Il racconto del figlio: “Non potevo lasciarla andare”
Le parole affidate dall’uomo al suo legale sono un concentrato di rammarico, vergogna e disperazione. «L’amavo e non riuscivo a separarmi da lei», dice parlando della madre, Graziella Dall’Oglio, morta tre anni fa a 82 anni. È una frase riportata dal Corriere della Sera e che cambia completamente la prospettiva sulla vicenda: non più una truffa organizzata per puro tornaconto, ma l’incapacità di accettare l’addio della persona con cui aveva condiviso tutta la vita.
Secondo quanto ricostruito, l’uomo — ex infermiere — avrebbe conservato in casa il corpo mummificato dell’anziana, vivendo per anni in una dimensione sospesa, dove il lutto non veniva elaborato ma cancellato, nascosto, travestito. Un universo di solitudine che è rimasto invisibile sino al giorno in cui la finzione è crollata.
A far scattare i sospetti è stata un’impiegata comunale, quando il 56enne si è presentato allo sportello per rinnovare la carta d’identità della madre. La voce non del tutto convincente, il collo troppo robusto, le rughe “strane”: dettagli che hanno portato la polizia locale ad aprire un’indagine interna. Nel giro di poche ore, dietro la parrucca è emersa una storia che nessuno immaginava.

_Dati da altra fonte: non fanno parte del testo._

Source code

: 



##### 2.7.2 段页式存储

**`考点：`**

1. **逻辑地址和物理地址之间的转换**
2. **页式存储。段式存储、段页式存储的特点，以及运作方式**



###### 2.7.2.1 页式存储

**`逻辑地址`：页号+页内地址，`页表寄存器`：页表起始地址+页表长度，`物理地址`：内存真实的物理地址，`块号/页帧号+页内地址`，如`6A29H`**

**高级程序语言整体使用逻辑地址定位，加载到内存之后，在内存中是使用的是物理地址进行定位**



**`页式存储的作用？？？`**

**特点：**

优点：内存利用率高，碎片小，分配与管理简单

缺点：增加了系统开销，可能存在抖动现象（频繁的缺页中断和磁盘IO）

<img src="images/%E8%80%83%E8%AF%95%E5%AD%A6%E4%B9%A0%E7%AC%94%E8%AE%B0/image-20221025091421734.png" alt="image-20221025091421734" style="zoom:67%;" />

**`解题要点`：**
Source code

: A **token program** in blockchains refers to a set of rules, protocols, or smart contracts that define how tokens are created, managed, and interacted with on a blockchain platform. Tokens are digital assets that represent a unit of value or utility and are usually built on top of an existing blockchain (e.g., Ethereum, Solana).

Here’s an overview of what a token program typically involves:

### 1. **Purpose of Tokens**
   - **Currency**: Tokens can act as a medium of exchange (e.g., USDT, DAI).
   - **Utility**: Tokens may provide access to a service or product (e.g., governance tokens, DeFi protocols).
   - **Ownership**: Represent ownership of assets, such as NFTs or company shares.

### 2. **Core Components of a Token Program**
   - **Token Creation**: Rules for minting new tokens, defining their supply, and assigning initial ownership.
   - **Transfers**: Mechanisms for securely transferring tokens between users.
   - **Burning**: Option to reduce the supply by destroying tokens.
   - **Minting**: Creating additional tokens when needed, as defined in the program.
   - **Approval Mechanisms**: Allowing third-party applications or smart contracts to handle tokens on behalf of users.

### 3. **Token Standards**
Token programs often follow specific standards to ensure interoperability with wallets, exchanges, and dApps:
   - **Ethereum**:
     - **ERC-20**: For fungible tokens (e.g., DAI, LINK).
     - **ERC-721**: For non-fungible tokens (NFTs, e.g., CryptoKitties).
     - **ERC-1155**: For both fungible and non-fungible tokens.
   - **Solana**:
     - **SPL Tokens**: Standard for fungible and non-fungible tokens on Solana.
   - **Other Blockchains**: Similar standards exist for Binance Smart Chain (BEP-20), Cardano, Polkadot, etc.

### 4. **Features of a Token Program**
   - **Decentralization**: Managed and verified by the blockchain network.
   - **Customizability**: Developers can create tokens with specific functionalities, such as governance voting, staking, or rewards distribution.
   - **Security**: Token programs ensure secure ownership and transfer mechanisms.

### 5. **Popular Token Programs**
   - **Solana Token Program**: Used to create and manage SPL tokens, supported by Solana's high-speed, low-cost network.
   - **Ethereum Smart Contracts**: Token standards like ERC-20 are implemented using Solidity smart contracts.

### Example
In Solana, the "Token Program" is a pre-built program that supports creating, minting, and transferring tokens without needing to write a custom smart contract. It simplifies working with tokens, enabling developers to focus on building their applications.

Le accuse, l’indagine e la richiesta di perdono
Oggi sulla vicenda indaga la Procura di Mantova. Le accuse contestate sono pesanti: occultamento di cadavere, truffa ai danni dello Stato, falso in atto pubblico e sostituzione di persona. È stata disposta un’autopsia per chiarire definitivamente le cause della morte della donna, anche se l’uomo ribadisce che si è trattato di una fine naturale e che non esiste alcun mistero su quel giorno di tre anni fa. Non ha nominato un consulente di parte, sostenendo di non avere nulla da nascondere.
Nelle sue dichiarazioni arriva anche una promessa: «Sono pronto a restituire tutto», dice tramite l’avvocato, spiegando che non era il denaro a motivare il suo comportamento. Racconta di essere rimasto completamente solo e che nessuno, nel suo ambiente, sapeva cosa stesse accadendo dentro quella casa. E ora, mentre l’indagine va avanti, chiede soltanto la possibilità di affrontare il processo “in silenzio”, affidandosi alla propria fede e sperando, come dice il legale, in “umana comprensione”.
Una storia che lascia l’Italia sospesa tra due emozioni opposte: lo sdegno per l’inganno e la pena per un uomo che, incapace di dire addio, ha trasformato il lutto in un teatro tragico dove lui stesso è rimasto prigioniero. E ora, con la giustizia che fa il suo corso, resta una domanda che non è giudiziaria ma profondamente umana: cosa può portare qualcuno così lontano da se stesso pur di non restare solo?